Mas falei da AMARA, porquê?
O meu amigo R é voluntário há alguns meses desta associação. Faz isso porque tem uma vida desocupada? Nem pensar, anda sempre a correr para conseguir ter tempo para tudo o que precisa de fazer.
Perde (ou ganha?) algum do seu tempo diário na ajuda a estes doentes. Outro dia demorou hora e meia para dar o almoço a uma pessoa. Queixou-se? Nada, achou normalissimo. Fala diariamente nos seus doentes, sofre quando morrem (apesar de o tentar ocultar) tenta restituir-lhes rituais de companhia e afecto, relaciona-se e aprende. São pessoas que vão morrer brevemente. Que apreciam o cuidado e o estar . Que merecem morrer da melhor maneira. Afinal, somos humanos não é?

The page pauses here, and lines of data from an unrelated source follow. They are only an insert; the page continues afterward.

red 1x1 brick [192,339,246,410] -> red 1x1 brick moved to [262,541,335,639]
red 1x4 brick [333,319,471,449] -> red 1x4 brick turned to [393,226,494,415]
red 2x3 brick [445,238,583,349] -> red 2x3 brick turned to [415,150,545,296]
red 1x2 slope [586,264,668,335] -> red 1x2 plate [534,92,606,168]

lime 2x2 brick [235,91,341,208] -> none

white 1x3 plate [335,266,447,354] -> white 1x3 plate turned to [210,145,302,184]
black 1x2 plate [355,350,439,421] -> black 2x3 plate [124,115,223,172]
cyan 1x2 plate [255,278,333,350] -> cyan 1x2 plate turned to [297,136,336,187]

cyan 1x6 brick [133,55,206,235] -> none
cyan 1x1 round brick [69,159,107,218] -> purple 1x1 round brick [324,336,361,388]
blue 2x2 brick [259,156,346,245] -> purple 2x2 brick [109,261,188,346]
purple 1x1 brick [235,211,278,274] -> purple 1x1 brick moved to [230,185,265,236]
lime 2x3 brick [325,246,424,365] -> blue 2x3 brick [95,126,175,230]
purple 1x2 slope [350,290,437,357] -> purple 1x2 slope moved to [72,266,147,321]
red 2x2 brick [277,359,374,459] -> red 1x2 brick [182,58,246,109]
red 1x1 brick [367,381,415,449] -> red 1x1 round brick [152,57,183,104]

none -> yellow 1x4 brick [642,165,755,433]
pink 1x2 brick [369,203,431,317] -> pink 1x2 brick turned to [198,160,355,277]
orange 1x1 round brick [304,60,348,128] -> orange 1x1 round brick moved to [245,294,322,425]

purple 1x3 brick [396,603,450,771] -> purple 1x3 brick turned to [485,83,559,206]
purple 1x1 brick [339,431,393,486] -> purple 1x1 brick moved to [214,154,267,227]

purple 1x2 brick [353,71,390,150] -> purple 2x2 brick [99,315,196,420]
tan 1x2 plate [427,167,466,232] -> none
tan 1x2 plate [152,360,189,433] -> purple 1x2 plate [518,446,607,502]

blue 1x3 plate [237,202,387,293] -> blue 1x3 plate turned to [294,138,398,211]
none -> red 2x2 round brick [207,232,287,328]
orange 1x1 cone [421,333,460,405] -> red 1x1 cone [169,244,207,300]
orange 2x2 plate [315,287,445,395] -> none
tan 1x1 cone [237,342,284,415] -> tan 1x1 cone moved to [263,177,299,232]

Eu que sou especialmente céptica em relação ao voluntariado, rendo-me ao trabalho destes voluntários e desta organização. Numa sociedade que ostraciza a morte, oculta e asseptiza o sofrimento, há gente que tem coragem para ir mais além e abdicar não só do tempo, mas questionar a sua capacidade de lidar com o que nos assusta tanto: a morte e o sofrimento.
Quem me dera que acabem com a prática de deixar morrer os nossos entes queridos agarrados a máquinas e longe de nós. E que finalmente se dê à morte o respeito e serenidade que merece, que nos permita enfrentá-la de frente, com dignidade.
Nota: E para quem não não conhece a AMARA, transcrevo o testemunho de um dos voluntários desta associação e que esclarece por inteiro o trabalho desenvolvido pela Associação pela Dignidade na Vida e na Morte:
Testemunho de Miguel Borges, voluntário e membro fundador:
Acompanhar doentes terminais é um grande desafio. Em primeiro lugar porque nos confronta com a nossa própria condição de mortal apresentando as nossas fragilidades de forma desconcertante. Em segundo porque exige um registo de abstracção do plano em que nos habituamos a lidar com a vida, nem sempre evidente. Não basta querer ajudar ou servir a sociedade. Mesmo no final da formação nem todos estão prontos para “dar o passo”. É preciso algo mais do que conhecimento técnico e sensibilidade. Algo que só os profissionais – mesmo que voluntários – sabem reconhecer.
Acompanhar o Sr L. e família foi uma das experiências mais enriquecedoras da minha vida. Ao longo das visitas semanais a relação foi-se estabelecendo. E à medida que o tumor avançava, a empatia parecia galopar. Estabeleciam-se graus de sintonia muito difíceis de conseguir no dia-a-dia, talvez motivados pela sensibilidade mais apurada. O mais importante do acompanhamento foi sempre, como era expectável, “estar com”. Sem qualquer ideia pré-concebida e deixando-me conduzir pelos acontecimentos e pelo doente e família. Um dia, mesmo perto do fim, o Sr L. tentou transmitir-me algo. Perante a dificuldade do terno olhar lembrei-lhe que podíamos comunicar mesmo de olhos fechados. E assim foi. Fechou os olhos e ali ficámos. Em sintonia, partilhando o momento. Não voltámos a comunicar de outra forma.A serenidade no momento da partida era tão evidente que a enfermeira que atestou o óbito teve muita dificuldade em reconhecê-lo. Durante muitas horas parecia estar ainda vivo. Nesse mesmo dia tive uma conversa com a filha de 8 anos que não mais esquecerei pela maturidade e clareza. Perante uma situação particularmente dolorosa, fui confrontado com uma tristeza de uma serenidade e ternura inigualáveis só explicadas à luz do completo e complexo trabalho desenvolvido em equipa com os técnicos de saúde (médica, psicóloga e enfermeiras).Acompanhar uma pessoa na última fase da sua vida pode ser uma experiência muito gratificante e enriquecedora. Para mim, foi.